Slide 1 / 2 · Five concerns
What the gateway handles
Concern
Why it doesn't belong in Vue
Multi-LLM routing Your app shouldn't know whether it's Anthropic or OpenAI
Failover + retries Providers go down; the gateway routes around
Cost control Budgets enforced at the policy layer, not in app code
Observability Logs, dashboards, attribution — once, in one place
Safety (guardrails, RBAC, audit) Production hardening, not sprinkled through your app
Slide 2 / 2 · Boot the gateway
One command. Two open tabs.
"Let's set one up."
# from the workshop repo root
npm run bifrost
Wraps npx -y @maximhq/bifrost --app-dir ./bifrost
--app-dir tells Bifrost to store all state (config.json, config.db, logs.db) in ./bifrost/ — workshop-local , not in ~/.config/bifrost/
Bifrost boots on http://localhost:8080 — API + dashboard, same URL
Leave the terminal running · open a browser tab on localhost:8080
Eighty minutes of HO from here. You leave with a configured Bifrost and a Vue app calling it.
Speaker notes
Slide 1 — walk the five concerns fast (~25s each): "Routing — your Vue app shouldn't know whether the request goes to Anthropic or OpenAI. Failover — providers go down; the gateway routes around. Cost control — budgets enforced at the policy layer, not in your application code. Observability — logs and dashboards in one place, attributed by team or customer. Safety — guardrails, access control, audit.

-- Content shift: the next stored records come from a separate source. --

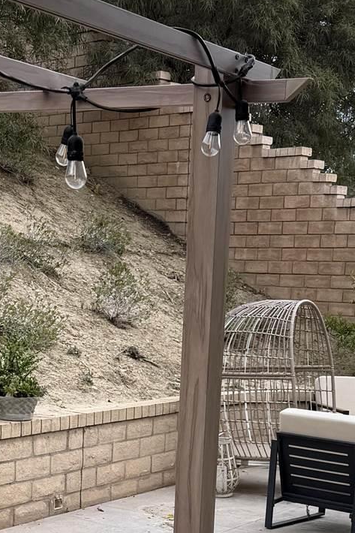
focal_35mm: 81
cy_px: 509
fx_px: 1199
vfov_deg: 24.2
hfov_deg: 16.8
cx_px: 151
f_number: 1.78
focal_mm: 6.76
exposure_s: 1/1337
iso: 80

Production hardening lives at the gateway, not sprinkled through every endpoint."
Slide 2 — boot it together: "Let's set one up. From the workshop repo root, run npm run bifrost. This wraps npx -y @maximhq/bifrost --app-dir ./bifrost. The --app-dir flag is doing real work — it tells Bifrost to store everything it persists (config.json, the SQLite database, the logs) inside the ./bifrost/ folder of the workshop repo. Workshop-local state. That means no conflicts with any Bifrost you might already have installed, and we can wipe and restart cleanly with npm run bifrost:fresh. The gateway starts on localhost:8080 — API and dashboard, same URL. Curl it for inference, browser it for the UI. While it's booting, open a browser tab on localhost:8080 — give the dashboard a few seconds to come up. We'll click through the sidebar for the next eighty minutes. Hard transition: dashboard tab open, terminal in the corner, here we go."
Stage direction: boot Bifrost on the projector terminal alongside your speaker-note narration. The terminal output landing — "Bifrost gateway started on http://localhost:8080" — is the visual cue that we've left lecture mode and entered HO mode. Don't wait for every attendee's terminal to land; just announce "if yours isn't up in 10 seconds, raise a hand."
Demo piece — Boot the gateway
Instructor runs on stage, attendees follow in parallel.
# from the workshop repo root
npm run bifrost
Wraps:
npx -y @maximhq/bifrost --app-dir ./bifrost
Bifrost boots on http://localhost:8080. Dashboard is at the same URL — open a browser tab and leave it there for the rest of the block. The --app-dir ./bifrost flag is load-bearing: it tells Bifrost to persist its state (config.json, config.db, logs.db) inside the workshop repo at ./bifrost/, not in the default global location. Workshop-local state = clean reset via npm run bifrost:fresh.
Instructor mirror:
Project the terminal output until "Bifrost gateway started on http://localhost:8080" lands.
Project the dashboard tab — sidebar visible — and hold for ~5s. "This is the gateway we're about to configure."
Hard transition into Beat 4.2.
Common gotchas:
Port 8080 in use → lsof -i :8080 finds the process; kill it; re-run. Or start Bifrost on a different port via CLI flag and update BIFROST_URL in .env.
npx download stalls → corporate proxy / VPN. Hop to a hotspot. If the binary was pre-cached during Prerequisites, this should be instant.
Dashboard tab 404s for a few seconds → give it 5–10s after the terminal says "started" for the static assets to load. Don't refresh frantically.
No npm run bifrost script → attendee skipped Prerequisites step that installs the workshop repo. Fall back: cd <workshop-repo>; npx -y @maximhq/bifrost --app-dir ./bifrost directly.